Please read the dialogue transcript below and say what event is taking place at the speaker's home that night.

**Extract to read:**
###
I'm expecting a very
important phone call.

I had to get out of the
house tonight anyway.

Some of my
daughter's friends

are giving her a bridal
shower at our place.

♪ Alley-oop oop ♪

♪ oop oop oop ♪

♪ there's a man
in the funny papers ♪

♪ we all know ♪

♪ alley-oop oop
oop oop oop ♪

♪ he lives way back
a long time ago ♪

♪ alley-oop oop
oop oop oop ♪

♪ he don't eat nothing
but bearcat stew ♪

♪ alley-oop oop
oop oop oop ♪

♪ well, this cat's name
is alley-oop ♪

♪ alley-oop oop
oop oop oop oop ♪

No, no, no!

No, no, no!
I'm a doctor!

I can't do this!
Oh, god, no!

Whoo! Oh, shit! Aah!

Well, will your friend
do this or what?

He'd do anything for money.
Oh, I love that
attitude in a guy.

Well, are they
still out there?
I'll check. Wait.

♪ Alley-oop oop
oop oop oop ♪



I don't believe this!


What does she
think she's doing?

Maybe checking him
for a hernia.

Oh, that's amusing?

It's amusing.

Well, what now?

Well, it's
action they want,

well, we're just the guys
to give it to 'em, eh,
me hardies?


Guys, this is chippendales'
star attraction.

Mr. Nicholas, better known
as Nick the dick.

Nick the what?

The dick.


[Soft thud]

Hey! Whoa!
###
**Information shown:**
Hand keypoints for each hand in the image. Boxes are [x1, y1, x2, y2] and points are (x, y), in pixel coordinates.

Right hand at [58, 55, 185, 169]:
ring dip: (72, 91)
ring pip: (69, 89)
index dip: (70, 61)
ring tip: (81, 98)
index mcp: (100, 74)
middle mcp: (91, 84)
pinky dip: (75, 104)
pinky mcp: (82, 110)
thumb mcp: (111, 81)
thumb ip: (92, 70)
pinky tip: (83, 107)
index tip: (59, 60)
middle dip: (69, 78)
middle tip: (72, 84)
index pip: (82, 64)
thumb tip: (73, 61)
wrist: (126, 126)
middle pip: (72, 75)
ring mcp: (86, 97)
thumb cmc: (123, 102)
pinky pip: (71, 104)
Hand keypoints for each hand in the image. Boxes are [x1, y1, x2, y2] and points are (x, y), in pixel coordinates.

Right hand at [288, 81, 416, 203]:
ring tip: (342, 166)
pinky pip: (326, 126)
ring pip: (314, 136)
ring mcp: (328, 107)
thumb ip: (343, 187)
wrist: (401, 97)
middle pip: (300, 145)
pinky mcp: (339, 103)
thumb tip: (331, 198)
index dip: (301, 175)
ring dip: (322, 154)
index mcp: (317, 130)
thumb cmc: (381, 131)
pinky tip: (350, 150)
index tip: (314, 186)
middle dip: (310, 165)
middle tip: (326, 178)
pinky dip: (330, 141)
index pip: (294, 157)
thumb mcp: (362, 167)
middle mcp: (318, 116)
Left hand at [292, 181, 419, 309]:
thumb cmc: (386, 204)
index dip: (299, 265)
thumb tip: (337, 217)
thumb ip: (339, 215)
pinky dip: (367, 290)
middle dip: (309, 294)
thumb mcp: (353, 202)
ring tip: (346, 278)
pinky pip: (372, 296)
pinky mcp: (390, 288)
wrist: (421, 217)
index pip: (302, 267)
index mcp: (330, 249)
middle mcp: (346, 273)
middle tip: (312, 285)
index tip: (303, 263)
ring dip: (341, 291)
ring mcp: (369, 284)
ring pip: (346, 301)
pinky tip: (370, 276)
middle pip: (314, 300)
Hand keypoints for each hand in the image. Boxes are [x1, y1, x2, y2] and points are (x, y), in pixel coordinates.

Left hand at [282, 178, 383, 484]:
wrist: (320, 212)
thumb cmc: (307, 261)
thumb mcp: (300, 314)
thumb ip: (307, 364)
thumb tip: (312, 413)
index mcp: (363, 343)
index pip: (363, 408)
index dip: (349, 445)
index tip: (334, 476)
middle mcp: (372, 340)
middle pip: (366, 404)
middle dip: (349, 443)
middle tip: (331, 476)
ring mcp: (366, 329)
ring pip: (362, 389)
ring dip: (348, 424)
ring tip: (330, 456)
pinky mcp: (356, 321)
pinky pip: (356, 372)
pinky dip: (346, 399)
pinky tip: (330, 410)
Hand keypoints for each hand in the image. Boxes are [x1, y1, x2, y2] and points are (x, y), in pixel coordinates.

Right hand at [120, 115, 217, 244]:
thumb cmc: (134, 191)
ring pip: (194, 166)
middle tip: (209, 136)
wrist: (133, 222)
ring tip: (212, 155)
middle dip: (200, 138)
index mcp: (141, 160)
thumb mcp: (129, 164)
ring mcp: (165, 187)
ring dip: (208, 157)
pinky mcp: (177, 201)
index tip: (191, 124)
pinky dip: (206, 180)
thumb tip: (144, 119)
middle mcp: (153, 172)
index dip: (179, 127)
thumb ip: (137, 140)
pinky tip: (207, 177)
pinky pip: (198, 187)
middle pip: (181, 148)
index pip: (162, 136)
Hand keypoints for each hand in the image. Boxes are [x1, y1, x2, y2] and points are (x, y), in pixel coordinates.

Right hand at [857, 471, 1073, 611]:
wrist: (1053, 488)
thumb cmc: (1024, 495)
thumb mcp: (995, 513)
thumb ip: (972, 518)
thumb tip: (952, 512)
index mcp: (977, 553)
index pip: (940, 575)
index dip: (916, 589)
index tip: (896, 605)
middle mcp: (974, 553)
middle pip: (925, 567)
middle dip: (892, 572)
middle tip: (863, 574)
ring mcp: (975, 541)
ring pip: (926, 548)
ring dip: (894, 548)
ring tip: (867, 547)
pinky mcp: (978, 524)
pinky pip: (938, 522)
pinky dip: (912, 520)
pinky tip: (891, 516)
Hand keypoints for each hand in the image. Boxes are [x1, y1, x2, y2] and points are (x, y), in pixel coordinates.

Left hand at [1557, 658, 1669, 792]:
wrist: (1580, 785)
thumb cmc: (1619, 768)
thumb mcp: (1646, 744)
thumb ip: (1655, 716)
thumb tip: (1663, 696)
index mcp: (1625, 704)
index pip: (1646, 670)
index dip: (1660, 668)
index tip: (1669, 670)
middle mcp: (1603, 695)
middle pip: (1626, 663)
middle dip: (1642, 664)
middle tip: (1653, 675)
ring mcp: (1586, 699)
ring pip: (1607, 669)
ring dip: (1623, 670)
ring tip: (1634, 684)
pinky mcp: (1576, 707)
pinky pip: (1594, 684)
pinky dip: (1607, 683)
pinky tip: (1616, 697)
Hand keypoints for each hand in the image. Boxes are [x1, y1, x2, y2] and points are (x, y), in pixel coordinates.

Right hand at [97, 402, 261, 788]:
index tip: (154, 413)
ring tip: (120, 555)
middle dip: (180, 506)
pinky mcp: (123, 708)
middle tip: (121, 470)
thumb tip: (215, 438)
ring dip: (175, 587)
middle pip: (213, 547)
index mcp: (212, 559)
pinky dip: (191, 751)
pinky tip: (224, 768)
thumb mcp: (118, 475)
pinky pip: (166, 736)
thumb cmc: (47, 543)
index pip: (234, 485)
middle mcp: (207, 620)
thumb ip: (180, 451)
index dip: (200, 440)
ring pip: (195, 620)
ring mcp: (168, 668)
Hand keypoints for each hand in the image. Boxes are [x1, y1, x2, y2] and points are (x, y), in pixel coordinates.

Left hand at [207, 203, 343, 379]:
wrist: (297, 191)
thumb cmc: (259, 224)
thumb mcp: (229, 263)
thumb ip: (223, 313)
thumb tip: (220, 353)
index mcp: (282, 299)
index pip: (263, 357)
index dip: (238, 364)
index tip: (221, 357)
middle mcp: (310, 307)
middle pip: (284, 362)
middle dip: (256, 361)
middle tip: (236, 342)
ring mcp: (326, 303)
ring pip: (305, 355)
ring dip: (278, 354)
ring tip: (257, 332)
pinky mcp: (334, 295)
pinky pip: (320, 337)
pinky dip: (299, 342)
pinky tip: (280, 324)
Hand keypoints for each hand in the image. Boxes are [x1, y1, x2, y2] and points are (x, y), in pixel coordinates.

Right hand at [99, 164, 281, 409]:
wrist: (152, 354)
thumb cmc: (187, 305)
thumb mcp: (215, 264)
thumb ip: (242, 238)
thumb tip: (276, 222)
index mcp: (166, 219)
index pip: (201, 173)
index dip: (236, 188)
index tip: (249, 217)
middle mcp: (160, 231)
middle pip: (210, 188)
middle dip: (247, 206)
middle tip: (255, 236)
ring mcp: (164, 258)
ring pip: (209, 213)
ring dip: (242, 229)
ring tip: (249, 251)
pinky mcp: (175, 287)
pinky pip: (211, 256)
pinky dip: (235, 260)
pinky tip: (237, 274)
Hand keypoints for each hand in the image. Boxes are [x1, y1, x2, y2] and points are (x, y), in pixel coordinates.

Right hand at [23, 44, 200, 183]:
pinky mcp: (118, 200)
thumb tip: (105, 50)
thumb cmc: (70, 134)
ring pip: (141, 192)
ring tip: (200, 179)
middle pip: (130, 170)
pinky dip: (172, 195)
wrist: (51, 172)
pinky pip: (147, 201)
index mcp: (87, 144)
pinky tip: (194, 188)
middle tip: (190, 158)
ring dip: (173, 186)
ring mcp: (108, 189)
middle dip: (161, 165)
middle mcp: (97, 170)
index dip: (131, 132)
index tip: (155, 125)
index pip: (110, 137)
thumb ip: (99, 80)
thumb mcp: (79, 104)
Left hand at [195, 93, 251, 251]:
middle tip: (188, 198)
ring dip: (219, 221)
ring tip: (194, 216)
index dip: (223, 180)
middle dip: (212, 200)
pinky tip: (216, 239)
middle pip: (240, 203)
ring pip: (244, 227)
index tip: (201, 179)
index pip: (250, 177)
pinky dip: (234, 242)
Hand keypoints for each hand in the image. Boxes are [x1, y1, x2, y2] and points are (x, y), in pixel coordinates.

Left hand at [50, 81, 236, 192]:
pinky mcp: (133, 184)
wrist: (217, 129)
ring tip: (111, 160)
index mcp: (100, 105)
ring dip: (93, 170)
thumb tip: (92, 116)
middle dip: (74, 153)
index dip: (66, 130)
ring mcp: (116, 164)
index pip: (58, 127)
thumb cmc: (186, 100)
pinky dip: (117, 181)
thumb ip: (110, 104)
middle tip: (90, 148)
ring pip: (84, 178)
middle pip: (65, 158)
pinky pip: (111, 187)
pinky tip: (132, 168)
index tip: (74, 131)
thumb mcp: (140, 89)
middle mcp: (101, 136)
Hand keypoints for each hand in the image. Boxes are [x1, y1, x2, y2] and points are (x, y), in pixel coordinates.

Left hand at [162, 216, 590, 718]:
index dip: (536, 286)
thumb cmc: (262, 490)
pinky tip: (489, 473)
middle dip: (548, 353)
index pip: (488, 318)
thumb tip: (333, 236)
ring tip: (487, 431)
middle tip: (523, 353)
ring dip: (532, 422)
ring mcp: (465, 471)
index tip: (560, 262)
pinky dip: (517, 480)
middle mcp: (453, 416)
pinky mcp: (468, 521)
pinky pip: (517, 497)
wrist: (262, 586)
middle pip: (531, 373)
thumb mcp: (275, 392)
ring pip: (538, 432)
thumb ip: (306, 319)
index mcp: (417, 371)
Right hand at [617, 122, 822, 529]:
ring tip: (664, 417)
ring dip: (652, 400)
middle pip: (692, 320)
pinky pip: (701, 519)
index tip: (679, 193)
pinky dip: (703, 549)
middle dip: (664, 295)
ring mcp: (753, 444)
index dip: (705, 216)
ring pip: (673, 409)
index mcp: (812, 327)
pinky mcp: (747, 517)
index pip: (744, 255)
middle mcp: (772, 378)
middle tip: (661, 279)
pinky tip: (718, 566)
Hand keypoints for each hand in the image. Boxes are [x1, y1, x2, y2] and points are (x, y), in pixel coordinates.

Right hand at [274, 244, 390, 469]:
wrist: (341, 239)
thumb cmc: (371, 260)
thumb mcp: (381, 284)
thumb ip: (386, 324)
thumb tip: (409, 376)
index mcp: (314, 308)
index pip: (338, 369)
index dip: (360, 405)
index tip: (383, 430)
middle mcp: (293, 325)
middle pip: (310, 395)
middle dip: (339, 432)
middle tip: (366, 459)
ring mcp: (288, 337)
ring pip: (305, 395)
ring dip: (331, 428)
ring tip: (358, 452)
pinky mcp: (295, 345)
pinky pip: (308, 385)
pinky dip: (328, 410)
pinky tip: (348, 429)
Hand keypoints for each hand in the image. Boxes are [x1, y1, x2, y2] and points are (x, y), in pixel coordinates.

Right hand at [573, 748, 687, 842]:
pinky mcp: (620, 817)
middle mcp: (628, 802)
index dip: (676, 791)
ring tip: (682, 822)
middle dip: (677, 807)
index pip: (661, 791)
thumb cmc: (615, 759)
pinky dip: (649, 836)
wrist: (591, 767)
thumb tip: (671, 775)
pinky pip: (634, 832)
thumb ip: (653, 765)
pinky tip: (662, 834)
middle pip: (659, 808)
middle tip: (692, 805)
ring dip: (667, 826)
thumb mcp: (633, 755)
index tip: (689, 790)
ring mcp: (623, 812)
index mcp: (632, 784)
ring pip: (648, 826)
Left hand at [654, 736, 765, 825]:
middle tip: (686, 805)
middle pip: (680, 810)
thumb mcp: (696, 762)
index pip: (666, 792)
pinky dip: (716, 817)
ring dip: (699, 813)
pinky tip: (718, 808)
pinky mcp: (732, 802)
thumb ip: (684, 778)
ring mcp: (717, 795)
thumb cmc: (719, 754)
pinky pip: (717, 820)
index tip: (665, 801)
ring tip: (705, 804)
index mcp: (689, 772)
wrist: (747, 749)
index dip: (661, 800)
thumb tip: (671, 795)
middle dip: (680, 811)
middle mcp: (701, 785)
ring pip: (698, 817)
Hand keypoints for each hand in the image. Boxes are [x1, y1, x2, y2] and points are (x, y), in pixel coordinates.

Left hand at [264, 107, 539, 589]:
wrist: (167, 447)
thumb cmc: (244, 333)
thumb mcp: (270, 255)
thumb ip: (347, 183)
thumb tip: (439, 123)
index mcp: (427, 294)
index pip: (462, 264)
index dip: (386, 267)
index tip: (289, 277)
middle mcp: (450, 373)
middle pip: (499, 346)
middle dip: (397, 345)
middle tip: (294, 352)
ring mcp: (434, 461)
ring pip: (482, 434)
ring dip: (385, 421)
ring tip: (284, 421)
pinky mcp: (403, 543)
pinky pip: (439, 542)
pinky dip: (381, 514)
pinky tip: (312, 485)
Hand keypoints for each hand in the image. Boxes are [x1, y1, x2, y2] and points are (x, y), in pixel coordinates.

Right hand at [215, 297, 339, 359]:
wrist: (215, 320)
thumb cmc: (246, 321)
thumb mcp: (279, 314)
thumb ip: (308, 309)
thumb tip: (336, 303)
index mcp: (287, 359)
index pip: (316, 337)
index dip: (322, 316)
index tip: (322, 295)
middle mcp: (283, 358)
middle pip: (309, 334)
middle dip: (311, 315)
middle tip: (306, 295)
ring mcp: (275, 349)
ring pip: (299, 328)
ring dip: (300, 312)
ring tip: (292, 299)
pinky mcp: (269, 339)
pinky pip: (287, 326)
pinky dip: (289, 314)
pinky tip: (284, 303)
###
**Solution for this task:**
Some of the speaker's daughter's friends are giving her a bridal shower there.